** DATASET RECORDS follows **
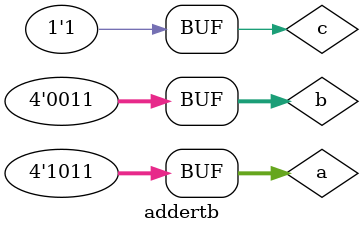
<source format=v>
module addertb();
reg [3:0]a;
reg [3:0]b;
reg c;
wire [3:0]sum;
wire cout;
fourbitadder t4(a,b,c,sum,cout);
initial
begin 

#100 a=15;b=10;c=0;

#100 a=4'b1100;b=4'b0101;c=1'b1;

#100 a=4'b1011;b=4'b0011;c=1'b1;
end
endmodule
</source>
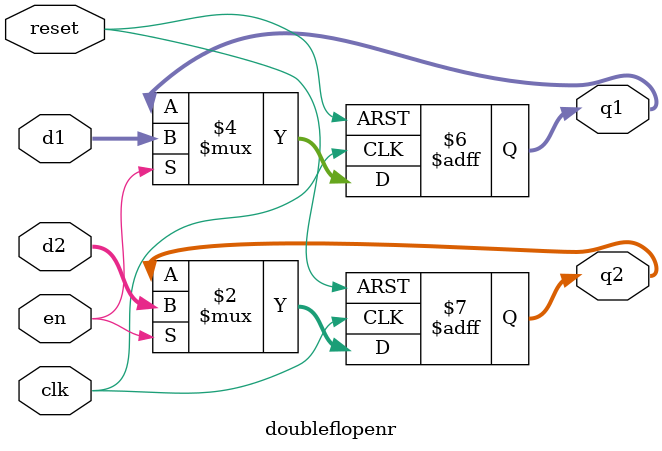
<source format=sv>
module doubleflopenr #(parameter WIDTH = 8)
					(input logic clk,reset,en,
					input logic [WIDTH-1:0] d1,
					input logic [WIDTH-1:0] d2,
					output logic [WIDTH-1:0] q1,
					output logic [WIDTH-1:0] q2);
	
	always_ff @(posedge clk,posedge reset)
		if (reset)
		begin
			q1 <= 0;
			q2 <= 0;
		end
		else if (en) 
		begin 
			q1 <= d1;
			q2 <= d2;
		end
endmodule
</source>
** End of DATASET RECORDS **
TASK TO CARRY OUT. Restate the material word for word, minus pictures.

TASK SOLUTION.
<source format=v>
module addertb();
reg [3:0]a;
reg [3:0]b;
reg c;
wire [3:0]sum;
wire cout;
fourbitadder t4(a,b,c,sum,cout);
initial
begin 

#100 a=15;b=10;c=0;

#100 a=4'b1100;b=4'b0101;c=1'b1;

#100 a=4'b1011;b=4'b0011;c=1'b1;
end
endmodule
</source>
<source format=sv>
module doubleflopenr #(parameter WIDTH = 8)
					(input logic clk,reset,en,
					input logic [WIDTH-1:0] d1,
					input logic [WIDTH-1:0] d2,
					output logic [WIDTH-1:0] q1,
					output logic [WIDTH-1:0] q2);
	
	always_ff @(posedge clk,posedge reset)
		if (reset)
		begin
			q1 <= 0;
			q2 <= 0;
		end
		else if (en) 
		begin 
			q1 <= d1;
			q2 <= d2;
		end
endmodule
</source>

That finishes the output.